Era pertengahan Pliosen adalah periode yang menarik dalam sejarah Bumi jika disandingkan dengan konteks hari ini.
Ini adalah periode terakhir kalinya atmosfer membawa konsentrasi gas rumah kaca karbon dioksida lebih dari 400 bagian per juta. Situasi itulah yang sekarang tengah terjadi.
Suhu bumi saat itu secara signifikan lebih hangat, mungkin lebih tinggi 2-3 derajat. Kala itu permukaan laut juga lebih tinggi, sekitar 10-20 meter di atas permukaan laut era modern.
Dan di sinilah batu pasir hijau kecil ini menemukan konteksnya hari ini. Permukaan laut pada masa pertengahan Pliosen menyiratkan bahwa lapisan es Antartika Barat, atau setidaknya sebagian besar darinya, telah mencair.
Konsekuensinya, muncul lautan terbuka yang luas. Ini sulit dibayangkan ketika Anda melihat peta Antartika hari ini. Kita hanya melihat lapisan esnya sebagai kumpulan massa padat.

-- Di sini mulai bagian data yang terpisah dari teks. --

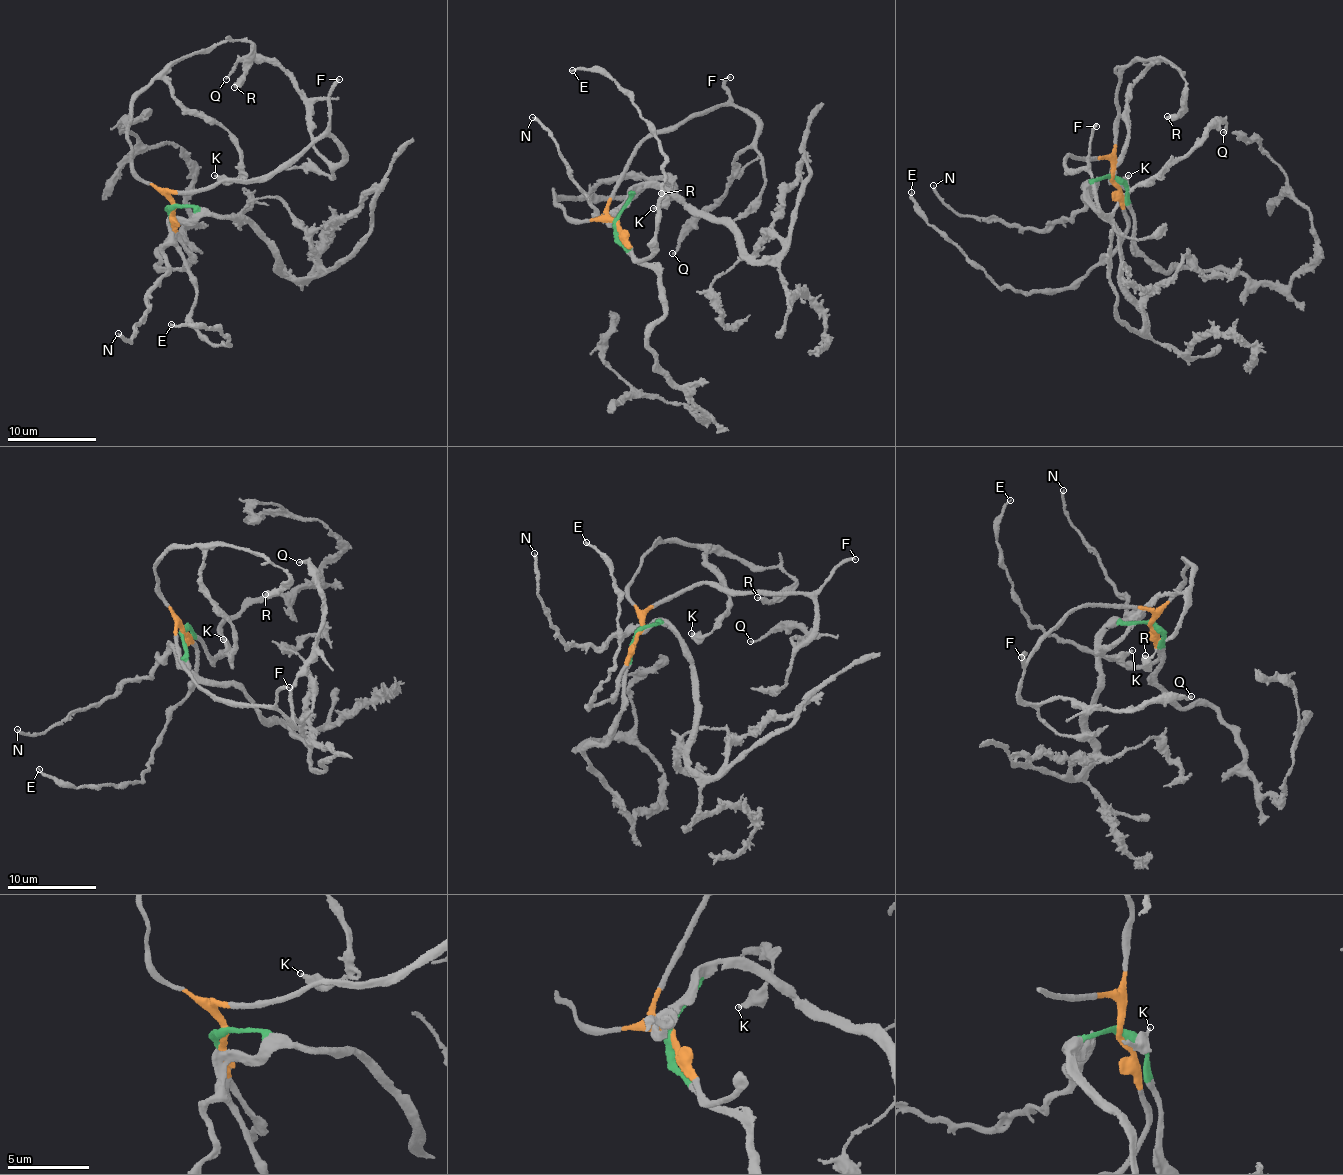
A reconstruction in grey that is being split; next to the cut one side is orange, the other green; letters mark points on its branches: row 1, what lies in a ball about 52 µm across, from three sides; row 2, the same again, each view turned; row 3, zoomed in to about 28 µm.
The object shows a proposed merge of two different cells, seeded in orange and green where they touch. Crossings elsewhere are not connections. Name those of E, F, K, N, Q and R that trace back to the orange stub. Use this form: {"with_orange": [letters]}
{"with_orange": ["E", "F", "K", "Q", "R"]}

Namun, jika lapisan es itu dilepas, Anda akan melihat sebuah kepulauan besar yang terdiri dari beberapa pulau besar. Ini menjelaskan bagaimana batu tadi bisa melakukan perjalanan sejauh ini.
Gletser es Pegunungan Ellsworth mengangkut batu kecil ini. Ellsworth kemudian membentuk gunung es untuk mengapungkan batu ini lebih dari seribu kilometer, melintasi pantai terbuka.
Batu kecil ini terlepas dari gunung es itu sebelum ditemukan para peneliti Ekspedisi 379.
"Kajian kami memastikan bahwa lapisan es dapat menghilang dengan cukup cepat dan dapat terbentuk kembali dengan cukup mudah," kata Profesor Siddoway.
"Kami membaca dari catatan yang sangat rinci bahwa ternyata lapisan es yang cukup besar sudah runtuh, khususnya di masa Pertengahan Pliosen.
"Jika merujuk literatur terkini dari pemodel iklim, kita mungkin sedang memasuki kondisi iklim pliosen.
"Dan jika pemanasan global terus berlangsung dalam kecepatan seperti sekarang, situasinya mungkin tidak akan berubah," kata Siddoway.
Tidak ada yang memperkirakan lapisan es Antartika Barat akan runtuh dalam waktu dekat.
Meski begitu, para ilmuwan yakin batu pasir kecil tadi adalah peringatan atas kondisi yang pada akhirnya bisa kita ciptakan lagi jika krisis iklim tidak tertangani.
Profesor Siddoway mempresentasikan rincian penelitian Ekspedisi 379 pada Sidang Umum Serikat Pakar Geologi Eropa (EGU) pekan ini.
Ajang ini biasanya diadakan di Wina, Austria, tapi kini diselenggarakan secara online karena pandemi Covid-19.